“A better approach to tackling homelessness in New York City would be to just give unhoused New Yorkers housing.”

Adi Talwar

A Bronx residential building with rent-stabilized apartments on the corner of West Mosholu Parkway North and Knox Place.

Move over COVID, and somebody please page Orthopedics. The latest epidemic is here, and symptoms include stiff neck, pain, loss of range of motion, and headache and tenderness at the base of the skull. If you’re suffering from whiplash, perhaps you got it keeping abreast of New York City’s plans for addressing homelessness over the past few years. Even worse, very little of what they’ve done has gotten it right.

Consider the first year of the COVID pandemic. The Department of Homeless Services (DHS) moved many unhoused New Yorkers from beds in communal shelters to single- and double-occupancy hotel rooms all over the city.  These rooms, empty due to the halt in travel, were put to good use housing shelter residents aged 66 and older, as well as others with severe medical conditions and risk factors that made them vulnerable to serious COVID complications. This initiative was funded by Federal Emergency Management Agency (FEMA) funds promised until the end of 2020.

Despite the year of funding, the policy of using hotel rooms didn’t last, and hotel-dwellers found themselves uprooted to shelters (if they were unlucky) or to similar accommodations in distant boroughs when luck, or an appeal, came through. Though the hotel stays were always meant to be temporary, it shows poor planning that it only took three months before the first residents were being uprooted from their private rooms in the middle of a COVID surge, while the pandemic conditions remained just as dangerous.

Meanwhile, the city decided to pursue buying up empty hotels and turning them into permanent affordable housing and supportive housing options for unhoused people. Unfortunately, this plan has seen limited progress, and the consensus is that they missed the window of opportunity to purchase these properties. The rebound of tourism means that hoteliers are much less inclined to sell.

Transferring their attention from unhoused New Yorkers in the shelter system, city officials have also adopted policies for targeting those who are unhoused and living in the streets. For over a year, police, sanitation workers, and other city employees have been sweeping encampments of unhoused people, throwing out their belongings and attempting to coerce them into entering the shelter system. This hasn’t worked well. Further, Mayor Eric Adams has issued a directive encouraging NYPD to involuntarily hospitalize unhoused people who are mentally ill, including rolling out a hotline staffed by mental health professionals that officers can call for guidance.

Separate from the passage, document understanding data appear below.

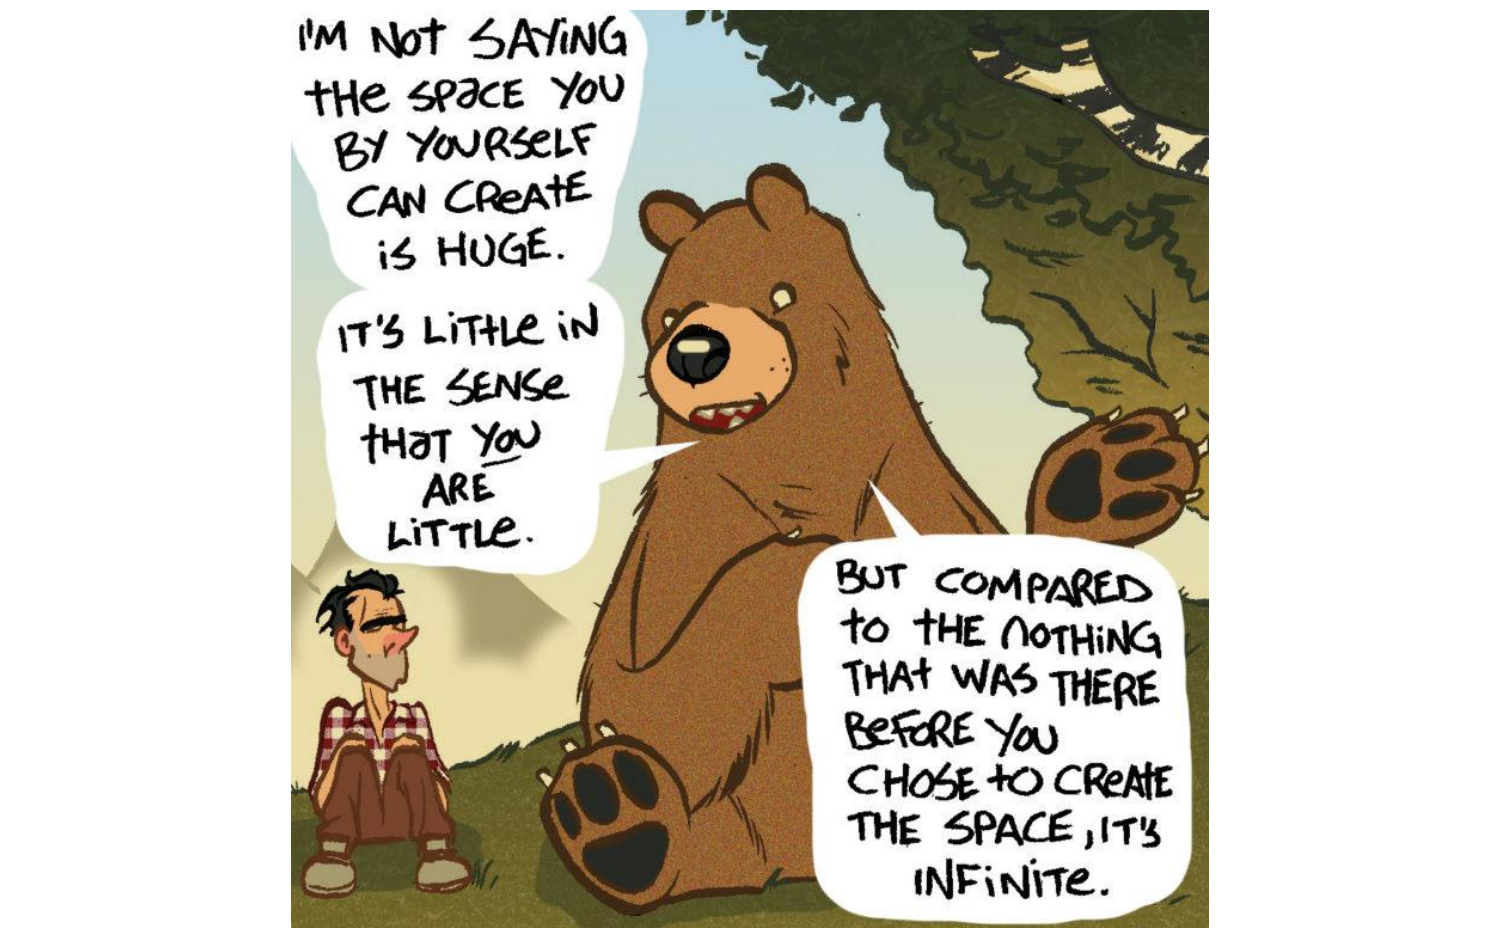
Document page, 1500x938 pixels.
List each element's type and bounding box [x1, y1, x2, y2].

picture [291, 10, 1209, 928]
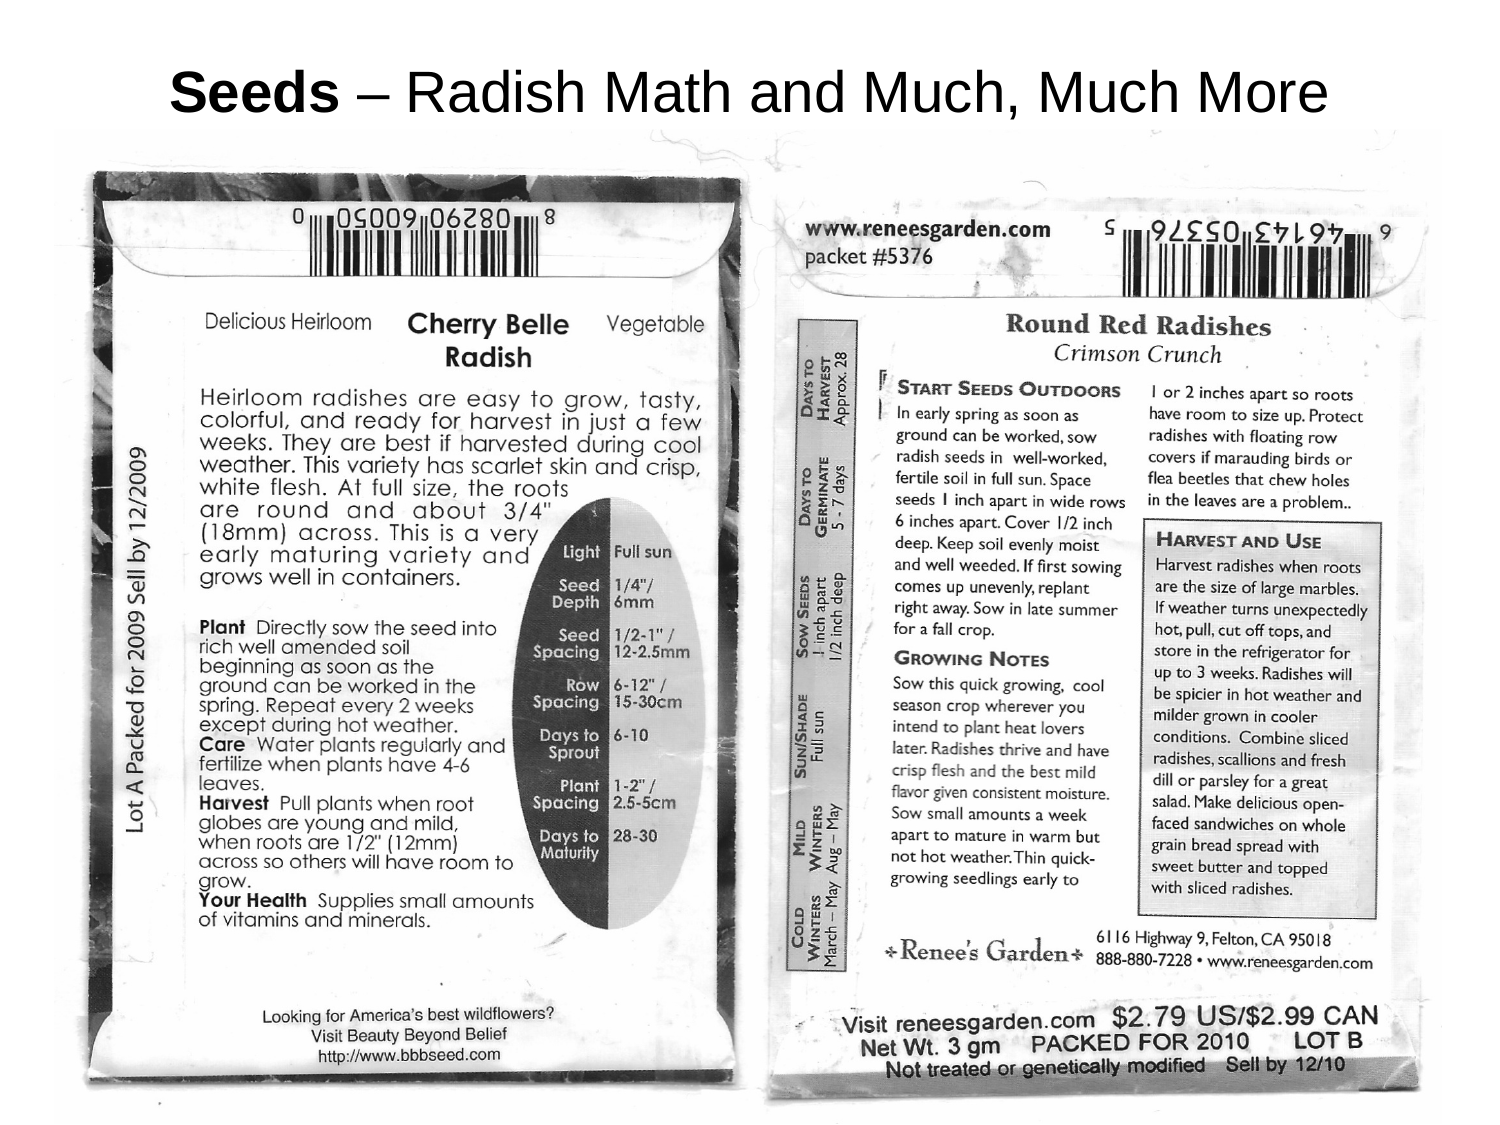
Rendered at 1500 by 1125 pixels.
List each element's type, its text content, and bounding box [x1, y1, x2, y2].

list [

What both of these policies get wrong is that they do nothing to address why some unhoused New Yorkers eschew the shelter system for the streets, like feeling unsafe in shelters, negative interactions with staff, and rigid rules and restrictions that make some shelters inhospitable and unwelcoming.

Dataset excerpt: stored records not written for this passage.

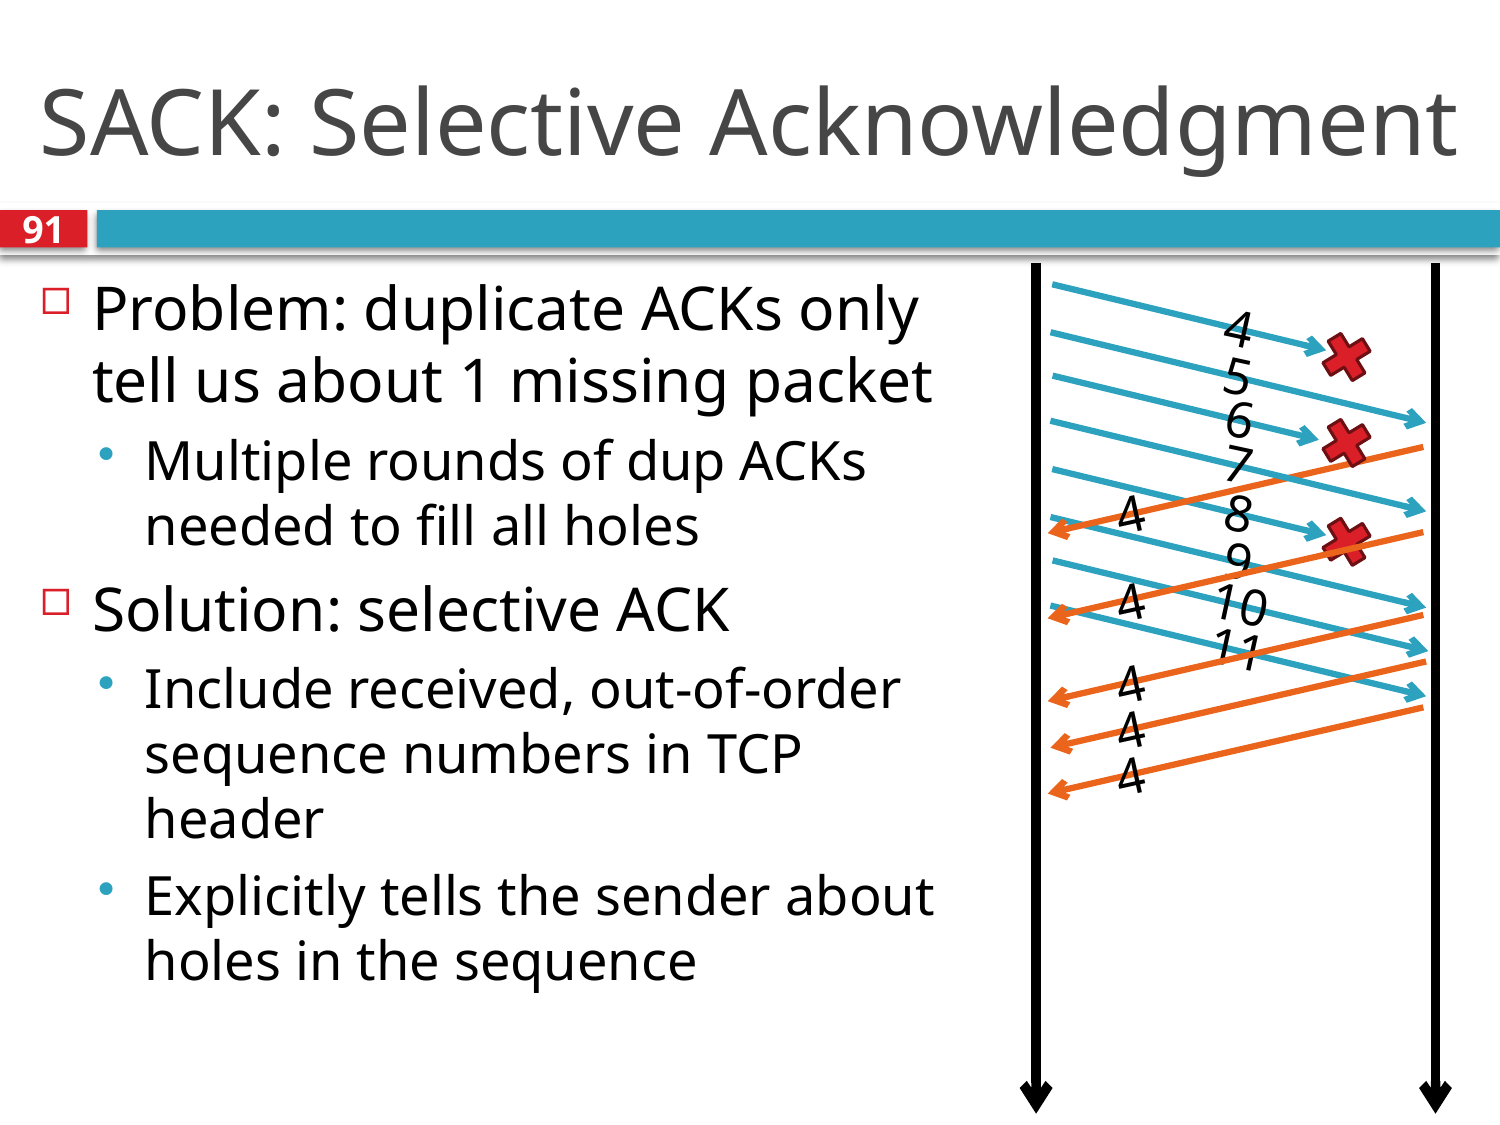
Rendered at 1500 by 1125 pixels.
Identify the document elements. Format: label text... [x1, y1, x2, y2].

title SACK: Selective Acknowledgment [24, 37, 1475, 200]
list Problem: duplicate ACKs only tell us about 1 missing packet Multiple rounds of dup ACKs needed to fill all holes Solution: selective ACK Include received, out-of-order sequence numbers in TCP header Explicitly tells the sender about holes in the sequence [24, 262, 996, 1100]
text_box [1046, 518, 1424, 531]
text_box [1052, 375, 1325, 420]
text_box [1051, 283, 1327, 331]
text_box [1046, 531, 1424, 614]
slide_number 91 [0, 206, 88, 257]
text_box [1050, 331, 1427, 420]
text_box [1050, 420, 1427, 512]
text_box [1046, 614, 1427, 814]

Some people can’t stay in shelters because they don’t meet requirements such as sobriety, forcing them to stay on the street until they are able to somehow conquer their substance use issues. The forced hospitalizations and encampment sweeps are also traumatic, and little success can be expected when approaching someone with services and resources in one hand while breaking up their informal communities, trashing their belongings, and arresting them with the other.

A better approach to tackling homelessness in New York City would be to just give unhoused New Yorkers housing. This approach is called Housing First, and the principle behind it is to provide housing much earlier in the timeline of services than is typical in other approaches, such as Continuum of Care or a Staircase model

Those other approaches typically require that unhoused people with complex mental health needs or substance use issues complete treatment programs, or even achieve sobriety before being offered long-term housing options. Maybe they assume that, unresolved, these issues could jeopardize the housing. They probably assume that, with housing secured, the entities providing housing assistance could lose their leverage for incentivizing participation in things like treatment programs, jobs and skills training, and other services. There is probably some stigma involved, too; after all, do unhoused people deserve housing assistance if they are also using substances?

Yes, Housing First tells us. Yes, they absolutely do! For many reasons, but the most pragmatic one being that stable, dignified housing makes it easier for people to achieve their other goals, such as finding work, reuniting their families, accessing and adhering to medical treatment, accessing education, getting healthier, and even achieving and maintaining sobriety.

Those hotel rooms during COVID were, for a short time, a great intervention, well received by former shelter residents, and they had positive effects on their health and well-being that communal shelters were not able to provide. Small apartments, hotel rooms, assisted living apartment complexes, and group homes would all work and fit the needs of various families and individuals, and these housing options could also appeal to those who would prefer encampments to the conditions in a communal shelter.

COVID and Long COVID continue to take a disproportionate toll on the most socioeconomically vulnerable among us, unhoused New Yorkers on the street and in the shelter system included. Creating and distributing stable long-term housing through a Housing First approach could ultimately be the most important step the city takes in tackling the health and well-being of New York City’s unhoused population.